_Task objective_
Lines that contain the string "Strategic" are the ones to list; copy all of them from the records.

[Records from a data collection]
════════
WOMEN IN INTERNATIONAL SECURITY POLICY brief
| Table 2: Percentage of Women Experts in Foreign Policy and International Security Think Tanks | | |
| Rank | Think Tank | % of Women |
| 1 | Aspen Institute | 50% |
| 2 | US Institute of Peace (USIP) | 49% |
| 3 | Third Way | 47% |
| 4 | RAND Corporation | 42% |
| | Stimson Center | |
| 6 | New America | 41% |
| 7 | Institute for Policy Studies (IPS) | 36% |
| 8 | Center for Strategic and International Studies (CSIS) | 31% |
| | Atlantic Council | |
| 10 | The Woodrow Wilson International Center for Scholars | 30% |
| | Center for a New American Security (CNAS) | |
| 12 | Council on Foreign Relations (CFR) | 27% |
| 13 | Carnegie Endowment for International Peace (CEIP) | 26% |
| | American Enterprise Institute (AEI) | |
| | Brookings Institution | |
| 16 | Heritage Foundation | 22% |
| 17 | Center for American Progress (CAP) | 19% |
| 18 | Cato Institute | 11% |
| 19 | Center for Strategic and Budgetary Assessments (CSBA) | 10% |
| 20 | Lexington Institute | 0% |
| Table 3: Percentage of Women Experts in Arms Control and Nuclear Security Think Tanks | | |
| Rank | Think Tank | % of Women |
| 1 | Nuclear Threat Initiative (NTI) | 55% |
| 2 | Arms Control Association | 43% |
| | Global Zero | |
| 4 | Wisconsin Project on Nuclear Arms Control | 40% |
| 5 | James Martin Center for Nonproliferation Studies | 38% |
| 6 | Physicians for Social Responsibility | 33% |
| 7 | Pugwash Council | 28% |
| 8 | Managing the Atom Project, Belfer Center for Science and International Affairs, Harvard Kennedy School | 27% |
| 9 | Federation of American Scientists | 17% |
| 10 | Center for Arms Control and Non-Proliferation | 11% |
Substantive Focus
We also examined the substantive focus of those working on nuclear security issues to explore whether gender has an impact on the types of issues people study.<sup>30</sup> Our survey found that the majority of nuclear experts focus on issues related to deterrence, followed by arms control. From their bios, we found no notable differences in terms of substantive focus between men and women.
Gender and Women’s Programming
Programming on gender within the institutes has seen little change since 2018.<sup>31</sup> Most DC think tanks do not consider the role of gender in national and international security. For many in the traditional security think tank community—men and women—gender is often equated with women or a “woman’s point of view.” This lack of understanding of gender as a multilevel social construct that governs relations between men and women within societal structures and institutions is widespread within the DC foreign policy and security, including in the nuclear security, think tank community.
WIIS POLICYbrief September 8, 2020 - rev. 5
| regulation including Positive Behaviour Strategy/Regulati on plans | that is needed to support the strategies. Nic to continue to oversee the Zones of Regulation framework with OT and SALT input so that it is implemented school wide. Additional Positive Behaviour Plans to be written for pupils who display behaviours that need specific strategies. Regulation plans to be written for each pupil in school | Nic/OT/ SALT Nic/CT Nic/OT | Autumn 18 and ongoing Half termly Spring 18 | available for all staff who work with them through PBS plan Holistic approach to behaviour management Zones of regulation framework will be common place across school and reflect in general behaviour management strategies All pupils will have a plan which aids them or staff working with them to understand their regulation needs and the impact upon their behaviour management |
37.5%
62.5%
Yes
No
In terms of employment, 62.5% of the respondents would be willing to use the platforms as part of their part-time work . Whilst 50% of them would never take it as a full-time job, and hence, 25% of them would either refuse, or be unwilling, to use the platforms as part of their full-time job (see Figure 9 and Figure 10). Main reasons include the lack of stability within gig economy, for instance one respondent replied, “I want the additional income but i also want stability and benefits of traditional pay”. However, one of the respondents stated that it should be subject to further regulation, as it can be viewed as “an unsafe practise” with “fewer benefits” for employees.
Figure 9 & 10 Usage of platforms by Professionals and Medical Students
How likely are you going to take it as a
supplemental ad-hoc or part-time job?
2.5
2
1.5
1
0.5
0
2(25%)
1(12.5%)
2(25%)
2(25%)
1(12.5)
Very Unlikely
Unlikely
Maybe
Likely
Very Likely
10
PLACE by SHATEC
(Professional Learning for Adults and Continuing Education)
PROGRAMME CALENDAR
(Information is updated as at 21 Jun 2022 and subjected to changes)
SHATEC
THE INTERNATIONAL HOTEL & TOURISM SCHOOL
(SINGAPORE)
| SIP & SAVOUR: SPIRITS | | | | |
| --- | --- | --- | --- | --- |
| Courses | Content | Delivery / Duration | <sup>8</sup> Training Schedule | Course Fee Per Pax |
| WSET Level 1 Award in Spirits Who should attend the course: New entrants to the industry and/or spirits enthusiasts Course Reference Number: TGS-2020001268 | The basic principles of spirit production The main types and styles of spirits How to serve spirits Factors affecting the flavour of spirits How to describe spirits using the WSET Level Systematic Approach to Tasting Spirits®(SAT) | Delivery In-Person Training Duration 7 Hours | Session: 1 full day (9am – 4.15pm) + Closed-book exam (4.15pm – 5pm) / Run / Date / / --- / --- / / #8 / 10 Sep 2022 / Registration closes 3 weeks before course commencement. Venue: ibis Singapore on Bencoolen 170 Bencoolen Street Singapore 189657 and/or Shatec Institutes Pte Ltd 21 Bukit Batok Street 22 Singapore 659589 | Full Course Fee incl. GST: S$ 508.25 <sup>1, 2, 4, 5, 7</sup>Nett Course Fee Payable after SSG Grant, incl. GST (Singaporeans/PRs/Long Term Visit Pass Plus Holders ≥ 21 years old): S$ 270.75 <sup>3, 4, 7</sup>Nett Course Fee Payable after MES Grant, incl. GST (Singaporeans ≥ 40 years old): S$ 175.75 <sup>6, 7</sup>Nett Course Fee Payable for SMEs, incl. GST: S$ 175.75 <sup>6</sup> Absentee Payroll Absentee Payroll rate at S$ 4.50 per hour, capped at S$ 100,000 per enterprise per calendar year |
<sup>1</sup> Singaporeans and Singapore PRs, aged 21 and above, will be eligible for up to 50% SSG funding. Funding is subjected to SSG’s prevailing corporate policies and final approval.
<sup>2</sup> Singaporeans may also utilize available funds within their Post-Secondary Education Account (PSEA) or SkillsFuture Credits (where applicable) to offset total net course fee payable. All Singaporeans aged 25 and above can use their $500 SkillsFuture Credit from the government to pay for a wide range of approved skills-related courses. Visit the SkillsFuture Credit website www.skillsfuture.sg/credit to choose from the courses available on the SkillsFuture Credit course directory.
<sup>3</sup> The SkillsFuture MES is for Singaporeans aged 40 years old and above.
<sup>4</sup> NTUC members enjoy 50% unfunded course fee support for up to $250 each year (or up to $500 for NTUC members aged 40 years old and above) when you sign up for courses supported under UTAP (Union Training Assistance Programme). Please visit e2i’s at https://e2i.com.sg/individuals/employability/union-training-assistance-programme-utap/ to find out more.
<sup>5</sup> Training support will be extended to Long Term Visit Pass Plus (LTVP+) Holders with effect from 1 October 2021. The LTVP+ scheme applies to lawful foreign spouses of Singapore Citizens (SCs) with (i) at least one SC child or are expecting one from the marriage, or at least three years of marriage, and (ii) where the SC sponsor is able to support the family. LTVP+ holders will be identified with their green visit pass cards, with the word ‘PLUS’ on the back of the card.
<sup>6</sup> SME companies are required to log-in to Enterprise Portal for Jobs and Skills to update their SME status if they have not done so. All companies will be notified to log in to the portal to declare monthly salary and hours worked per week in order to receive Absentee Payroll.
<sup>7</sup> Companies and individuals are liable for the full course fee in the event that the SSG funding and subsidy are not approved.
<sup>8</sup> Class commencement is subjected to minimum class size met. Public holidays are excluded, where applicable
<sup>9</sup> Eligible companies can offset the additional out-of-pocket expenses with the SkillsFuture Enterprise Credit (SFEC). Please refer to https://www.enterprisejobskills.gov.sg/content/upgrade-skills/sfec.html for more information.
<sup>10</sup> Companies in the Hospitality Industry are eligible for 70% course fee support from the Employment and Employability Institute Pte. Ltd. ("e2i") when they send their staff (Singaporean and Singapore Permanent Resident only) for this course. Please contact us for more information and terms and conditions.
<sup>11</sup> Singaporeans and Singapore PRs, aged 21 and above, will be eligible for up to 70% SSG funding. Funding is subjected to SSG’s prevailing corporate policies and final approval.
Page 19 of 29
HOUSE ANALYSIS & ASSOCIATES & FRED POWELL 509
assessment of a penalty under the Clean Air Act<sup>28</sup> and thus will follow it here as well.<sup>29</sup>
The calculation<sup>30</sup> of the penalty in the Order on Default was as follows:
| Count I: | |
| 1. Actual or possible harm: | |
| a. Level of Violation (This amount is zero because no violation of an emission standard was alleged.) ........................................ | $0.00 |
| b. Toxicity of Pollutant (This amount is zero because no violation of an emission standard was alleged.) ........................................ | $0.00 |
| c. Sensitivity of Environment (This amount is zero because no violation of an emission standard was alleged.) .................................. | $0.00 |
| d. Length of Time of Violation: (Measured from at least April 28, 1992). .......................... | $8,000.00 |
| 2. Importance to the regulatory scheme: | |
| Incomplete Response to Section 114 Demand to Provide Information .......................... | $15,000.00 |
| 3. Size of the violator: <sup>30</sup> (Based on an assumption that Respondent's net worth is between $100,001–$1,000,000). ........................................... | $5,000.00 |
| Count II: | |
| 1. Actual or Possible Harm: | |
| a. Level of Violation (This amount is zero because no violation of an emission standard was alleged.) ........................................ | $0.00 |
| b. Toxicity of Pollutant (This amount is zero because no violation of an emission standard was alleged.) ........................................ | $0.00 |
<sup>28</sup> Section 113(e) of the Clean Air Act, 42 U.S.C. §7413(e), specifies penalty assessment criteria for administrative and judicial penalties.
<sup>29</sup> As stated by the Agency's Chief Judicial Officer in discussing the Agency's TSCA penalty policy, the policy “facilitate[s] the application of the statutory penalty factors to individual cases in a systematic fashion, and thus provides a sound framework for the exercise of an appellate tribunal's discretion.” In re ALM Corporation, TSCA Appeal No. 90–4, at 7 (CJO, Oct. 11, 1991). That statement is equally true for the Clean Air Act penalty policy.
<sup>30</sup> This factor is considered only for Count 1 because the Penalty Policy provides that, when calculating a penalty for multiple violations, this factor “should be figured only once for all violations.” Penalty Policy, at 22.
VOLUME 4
════════
_Written solution_
| 8 | Center for Strategic and International Studies (CSIS) | 31% |
| 19 | Center for Strategic and Budgetary Assessments (CSBA) | 10% |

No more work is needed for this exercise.